Paul laisse de côté le récit de Noé et ce qu’il pourrait signifier quant à l’alliance,
au péché et à la Loi. Il passe directement d’Adam à Moïse. Il entend
ainsi affronter le problème, exclusivement en termes de Loi mosaïque, car
c’est l’argument auquel certains recourent parmi les juifs, ou juifs-chrétiens,
les faux-frères, pour imposer à tous la circoncision, comme nécessaire pour
être rachetés et sauvés par Dieu.

Or, lorsque Paul affirme que la Loi a été involontairement la cause de la
prolifération du péché et que, même indirectement, cela a fait déborder la
grâce de Dieu qui s’est déversée sur l’humanité pécheresse, il s’expose à de
nombreuses questions et critiques. Anticipant les objections qu’il n’aurait pas
manqué de recevoir, Paul affirme que le chrétien, une fois qu’il s’approche
du Mystère pascal du Christ mort et ressuscité, ne veut plus rien avoir affaire
avec le péché et ses terribles conséquences. Le fait que la justification du
Christ nous rachète tous ne signifie pas que le pécheur puisse continuer à
pécher comme il le faisait ou même davantage, en abusant de sa liberté dans
le Christ ou en provoquant Dieu pour qu’il manifeste encore plus sa grâce. Le
chrétien authentique se considère mort à cause du péché et vit exclusivement
pour Dieu en Jésus-Christ. Par conséquent, n’étant plus soumis à la Loi, mais
sous la grâce, le chrétien est exhorté à offrir son corps et tout son être pour
ne plus pratiquer que le bien, l’amour réciproque et la justice ; il est appelé
à se consacrer entièrement au service de Dieu en faveur des autres. Voilà la
grande mission évangélisatrice de l’Église. En effet, la rédemption nous fait
renaître grâce à un lien d’adoption filiale et implique le commencement d’une
vie nouvelle à la lumière de l’Esprit Saint.
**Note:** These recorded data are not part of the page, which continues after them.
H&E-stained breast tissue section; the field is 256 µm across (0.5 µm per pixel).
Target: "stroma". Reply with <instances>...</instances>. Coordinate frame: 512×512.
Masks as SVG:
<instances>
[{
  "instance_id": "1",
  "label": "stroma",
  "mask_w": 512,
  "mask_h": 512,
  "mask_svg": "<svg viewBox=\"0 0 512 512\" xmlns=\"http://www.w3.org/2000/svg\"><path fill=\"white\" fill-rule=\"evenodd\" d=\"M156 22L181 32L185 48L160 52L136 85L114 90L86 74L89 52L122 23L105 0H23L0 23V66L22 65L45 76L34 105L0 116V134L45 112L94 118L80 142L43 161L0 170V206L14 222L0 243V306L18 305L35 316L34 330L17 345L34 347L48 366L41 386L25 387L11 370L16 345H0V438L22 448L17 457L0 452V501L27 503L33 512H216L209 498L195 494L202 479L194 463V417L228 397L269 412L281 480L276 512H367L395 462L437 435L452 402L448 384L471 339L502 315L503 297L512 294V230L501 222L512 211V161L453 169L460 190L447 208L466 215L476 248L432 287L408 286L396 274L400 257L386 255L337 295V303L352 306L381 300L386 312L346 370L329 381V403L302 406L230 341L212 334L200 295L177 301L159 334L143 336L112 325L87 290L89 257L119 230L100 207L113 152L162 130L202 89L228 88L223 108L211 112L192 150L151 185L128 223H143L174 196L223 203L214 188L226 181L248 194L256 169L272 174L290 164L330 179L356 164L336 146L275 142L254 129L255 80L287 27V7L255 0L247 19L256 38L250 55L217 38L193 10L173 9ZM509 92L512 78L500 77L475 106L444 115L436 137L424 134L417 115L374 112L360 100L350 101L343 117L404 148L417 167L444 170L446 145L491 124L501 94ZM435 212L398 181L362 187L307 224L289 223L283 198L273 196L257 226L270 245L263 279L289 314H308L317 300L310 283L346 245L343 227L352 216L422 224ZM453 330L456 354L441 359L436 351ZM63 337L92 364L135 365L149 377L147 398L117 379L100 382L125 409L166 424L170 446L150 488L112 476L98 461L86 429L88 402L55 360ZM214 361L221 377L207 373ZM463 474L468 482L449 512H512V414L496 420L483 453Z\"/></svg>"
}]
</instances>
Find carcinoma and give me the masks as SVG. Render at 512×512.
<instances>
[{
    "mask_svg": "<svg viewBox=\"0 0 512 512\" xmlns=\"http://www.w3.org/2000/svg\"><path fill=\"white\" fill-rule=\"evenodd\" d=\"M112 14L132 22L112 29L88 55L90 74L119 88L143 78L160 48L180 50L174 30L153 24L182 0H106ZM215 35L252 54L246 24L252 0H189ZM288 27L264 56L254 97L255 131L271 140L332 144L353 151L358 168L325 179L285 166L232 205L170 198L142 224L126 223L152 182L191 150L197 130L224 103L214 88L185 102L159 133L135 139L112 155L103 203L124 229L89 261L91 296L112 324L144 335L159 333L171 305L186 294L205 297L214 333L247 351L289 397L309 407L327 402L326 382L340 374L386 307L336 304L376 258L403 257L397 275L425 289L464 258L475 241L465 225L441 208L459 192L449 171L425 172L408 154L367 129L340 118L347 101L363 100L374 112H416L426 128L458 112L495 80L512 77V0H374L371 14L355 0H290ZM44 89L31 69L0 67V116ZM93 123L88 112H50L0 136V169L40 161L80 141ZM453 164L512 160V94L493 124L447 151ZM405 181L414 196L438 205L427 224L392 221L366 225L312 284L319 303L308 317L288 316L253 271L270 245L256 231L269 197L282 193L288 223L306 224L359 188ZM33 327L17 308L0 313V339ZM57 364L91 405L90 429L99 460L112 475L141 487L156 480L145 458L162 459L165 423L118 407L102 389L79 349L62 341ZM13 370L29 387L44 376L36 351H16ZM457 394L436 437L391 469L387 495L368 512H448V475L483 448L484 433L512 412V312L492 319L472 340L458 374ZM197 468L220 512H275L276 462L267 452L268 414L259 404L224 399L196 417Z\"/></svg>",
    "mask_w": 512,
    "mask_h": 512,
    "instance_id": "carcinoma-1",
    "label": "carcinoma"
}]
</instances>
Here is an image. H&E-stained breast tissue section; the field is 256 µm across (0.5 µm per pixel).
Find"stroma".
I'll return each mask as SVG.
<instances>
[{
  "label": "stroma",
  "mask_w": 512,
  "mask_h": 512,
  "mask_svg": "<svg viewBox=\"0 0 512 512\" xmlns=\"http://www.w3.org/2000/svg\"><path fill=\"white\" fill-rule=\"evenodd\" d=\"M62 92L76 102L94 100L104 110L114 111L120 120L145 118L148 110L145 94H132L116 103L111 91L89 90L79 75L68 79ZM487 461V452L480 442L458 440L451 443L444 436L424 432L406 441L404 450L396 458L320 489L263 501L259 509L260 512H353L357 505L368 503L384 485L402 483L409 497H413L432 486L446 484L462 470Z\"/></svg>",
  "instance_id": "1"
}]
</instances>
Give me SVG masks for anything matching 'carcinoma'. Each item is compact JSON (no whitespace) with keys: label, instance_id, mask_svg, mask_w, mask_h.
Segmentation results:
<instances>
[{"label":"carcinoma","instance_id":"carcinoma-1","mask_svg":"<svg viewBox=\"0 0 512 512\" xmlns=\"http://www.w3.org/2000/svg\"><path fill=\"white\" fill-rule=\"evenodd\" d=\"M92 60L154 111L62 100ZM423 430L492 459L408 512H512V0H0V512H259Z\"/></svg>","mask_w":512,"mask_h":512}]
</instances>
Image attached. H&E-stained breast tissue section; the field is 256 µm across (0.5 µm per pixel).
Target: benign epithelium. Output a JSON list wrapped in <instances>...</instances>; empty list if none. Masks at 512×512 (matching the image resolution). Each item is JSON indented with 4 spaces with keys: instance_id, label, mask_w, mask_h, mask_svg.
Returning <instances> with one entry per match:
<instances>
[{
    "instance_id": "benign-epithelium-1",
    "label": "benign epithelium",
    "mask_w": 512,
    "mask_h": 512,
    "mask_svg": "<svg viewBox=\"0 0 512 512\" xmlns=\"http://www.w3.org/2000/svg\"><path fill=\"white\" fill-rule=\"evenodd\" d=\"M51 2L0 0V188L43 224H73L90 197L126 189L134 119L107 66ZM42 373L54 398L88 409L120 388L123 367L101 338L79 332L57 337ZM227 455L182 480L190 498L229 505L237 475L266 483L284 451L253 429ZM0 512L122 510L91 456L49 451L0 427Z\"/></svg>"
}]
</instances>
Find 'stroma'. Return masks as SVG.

Cet enseignement de Paul au sujet de la Loi est parfaitement en harmonie
avec celui de Jésus. L’administrateur qui a commis une erreur, en désobéissance
à un ordre explicite de son maître, sera puni plus sévèrement que le
serviteur qui a commis la même faute mais sans connaître la loi en vigueur.
Tel est, très simplement, l’enseignement exposé par l’Apôtre dans sa Lettre.
La Loi a augmenté la responsabilité et donc la faute par transgression. Tous
ceux qui ont reçu une autorité et des moyens dans les domaines religieux,
social, politique, économique, juridique, militaire… recevront une punition
d’autant plus grave qu’ils abuseront de leur pouvoir pour maltraiter, exploiter
et opprimer le peuple de Dieu ou détruire sa maison, sa création.
La question de Pierre : « Seigneur, est-ce pour nous que tu dis cette parabole,
ou bien pour tous ? » (Lc 12, 41) ouvre l’horizon à la dimension communautaire
de la vigilance. La parabole de Jésus s’adresse à tous les membres
de la communauté ecclésiale, dont chacun est invité à remplir son devoir

fidèlement, quotidiennement, sans rien renvoyer au lendemain. Parmi ceux
qui sont appelés à veiller, les détenteurs de rôles de guide au sein de la communauté
ont une responsabilité plus grande. Le défi de servir Jésus-Christ et
son Évangile, au lieu de se servir soi-même, concerne en premier lieu les chefs,
les animateurs de la communauté. Celui qui préside à table doit s’assurer que
les autres aient eu leur part avant de se servir. Jésus fait l’éloge de l’administrateur
honnête et sage, celui qui ne s’est pas laissé séduire par la fascination du
pouvoir et qui gère les biens avec le juste détachement. « Heureux ce serviteur
que son maître, en arrivant, trouvera en train d’agir ainsi ! Vraiment, je vous
le déclare : il l’établira sur tous ses biens » (Lc 12, 43-44). La gestion des biens
de la terre dans l’équité, la justice et la transparence, sont des thèmes d’une
grande actualité dans le monde contemporain, meurtri par l’avidité prédatrice
à l’échelle mondiale et où souvent l’être humain vaut beaucoup moins que les
marchandises et les choses. « Mais si le serviteur se dit en lui-même : “Mon
maître tarde à venir”, et s’il se met à frapper les serviteurs et les servantes, à
manger, à boire et à s’enivrer, alors quand le maître viendra, le jour où son
serviteur ne s’y attend pas et à l’heure qu’il ne connaît pas, il l’écartera et lui
fera partager le sort des infidèles » (Lc 12, 45-46).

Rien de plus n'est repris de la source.